I’ve been a fan of Adam Kahane’s work for years, but I only met him a few days ago. It was my loss, because his work brilliantly takes mainstream peacebuilders out of their comfort zones in constructive ways.
In his most recent book, that starts with the title–Collaborating with the enemy–and subtitle–how to work with people you don’t agree with.or like or trust.
Collaborating with the enemy tends to put us off because it conveys the image of people who overtly or covertly gave support to the Nazis during World War II and others of that ilk. However, the term has another and more positive meaning in which working with our adversaries is not only a good thing, but an inescapable thing. Indeed, those are the situations that we peacebuilders typically find ourselves in.
If we are going to succeed in helping others–not to mention ourselves–deal with people we disagree with, dislike, and don’t trust, Kahane’s most recent book i sa great place to start.

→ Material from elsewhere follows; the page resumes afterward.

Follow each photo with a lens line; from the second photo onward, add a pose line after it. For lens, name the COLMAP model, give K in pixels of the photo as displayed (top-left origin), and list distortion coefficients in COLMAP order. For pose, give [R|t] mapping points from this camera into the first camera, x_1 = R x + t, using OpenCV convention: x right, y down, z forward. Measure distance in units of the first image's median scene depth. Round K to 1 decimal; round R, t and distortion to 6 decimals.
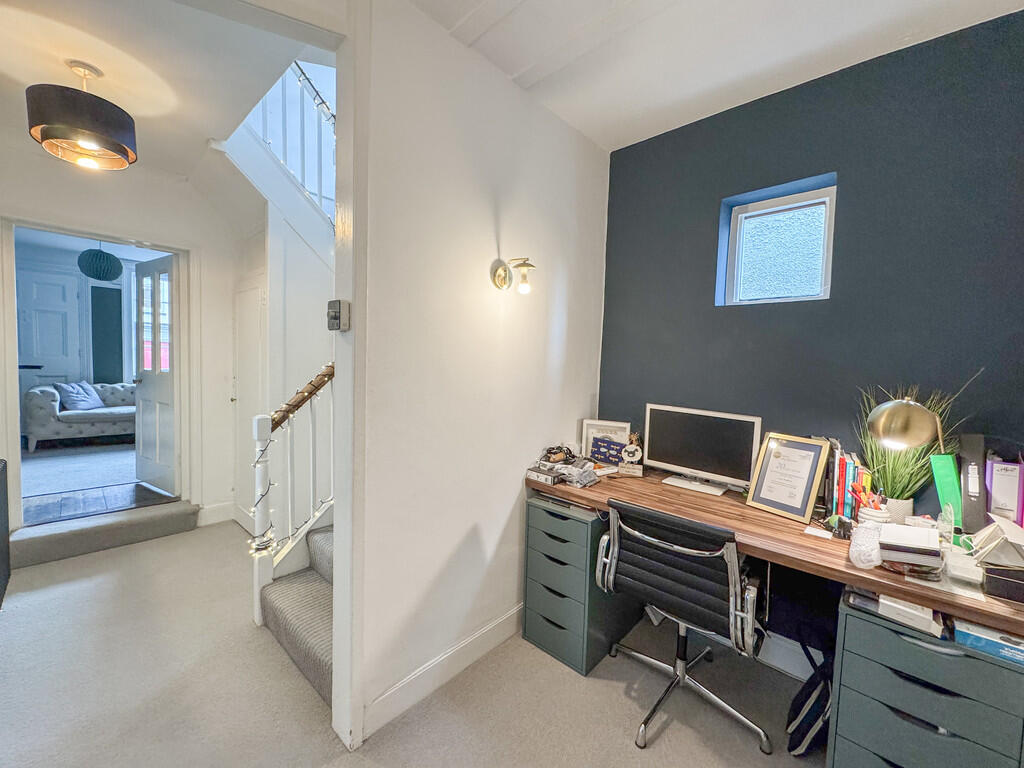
lens RADIAL K [[404.6, 0, 510.2], [0, 404.6, 383.5], [0, 0, 1]] dist [-0.000315, -0.000073]
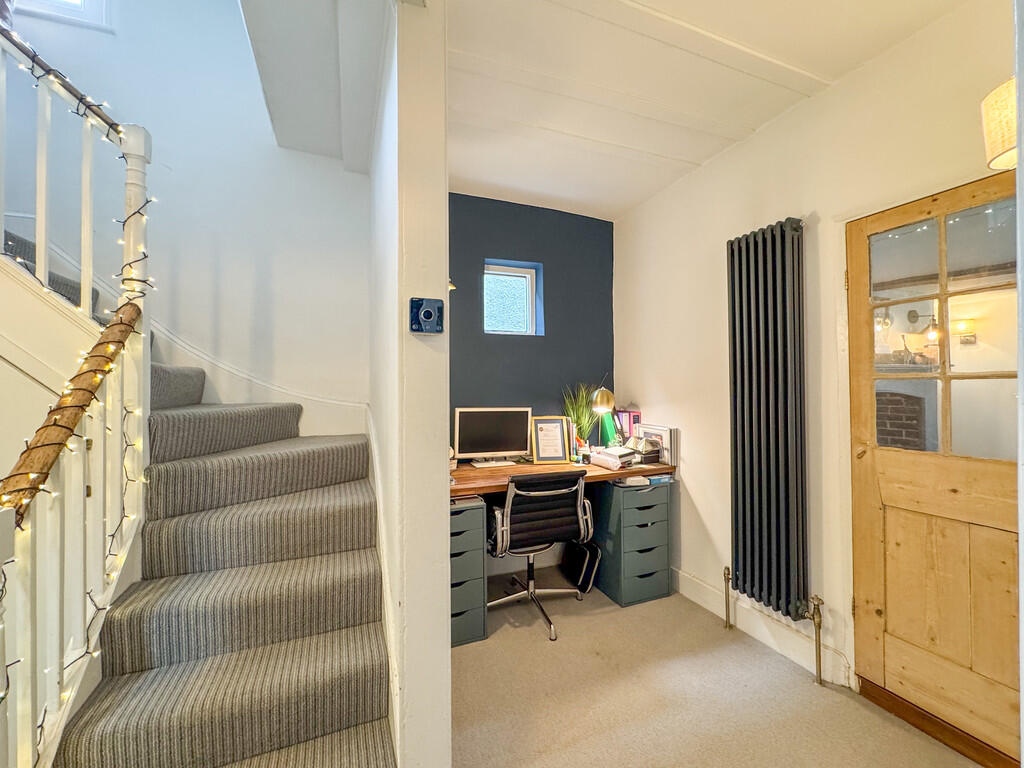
lens RADIAL K [[414.7, 0, 512.0], [0, 414.7, 384.0], [0, 0, 1]] dist [-0.000804, 0.000243]
pose [[0.432444, -0.031569, 0.901108, -0.927467], [0.070378, 0.997520, 0.001172, -0.015588], [-0.898910, 0.062911, 0.433593, 0.395319]]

Early on, he makes the case that today’s circumstances make seeking collaborative solutions more necessary but also more difficult to achieve given everything from the accelerating rate of change to our tendency to engage in what he calls the enemyfying syndrome in which we tend to demonize out adversaries.
Collaboration is not our only option. But, in a world of wicked problems in which there is no single, obvious path forward, collaboration is only one of several options. It is, however, the only path to follow if you want to (in his terms) generate creative responses to those problems which we share in common with each other. To see what he means by stretch collaboration in any detail, you will have to read the book. But, essentially, he argues that we have embrace both the conflict we are in and the connections we can build with the people we disagree with.
In fact, Kahane and his Reos Partners have spent the last twenty years doing just that in settings as different as the slums of Haiti and glamorous corporate boardroom.
He is best known for his work using scenarios, which you will find featured here. However, he goes much farther especially by encouraging us to consider using both traditional forms of what he calls vertical power “over” others with the kind of love or cooperative problem solving (horizontal in his terms) that we peacebuiilders are more comfortable with.
Kahane is also an excellent writer who occasionally slips in some self-deprecating humor.
Like all of his book, a must read for serious peacebuilders who are frustrated by our lack of progress.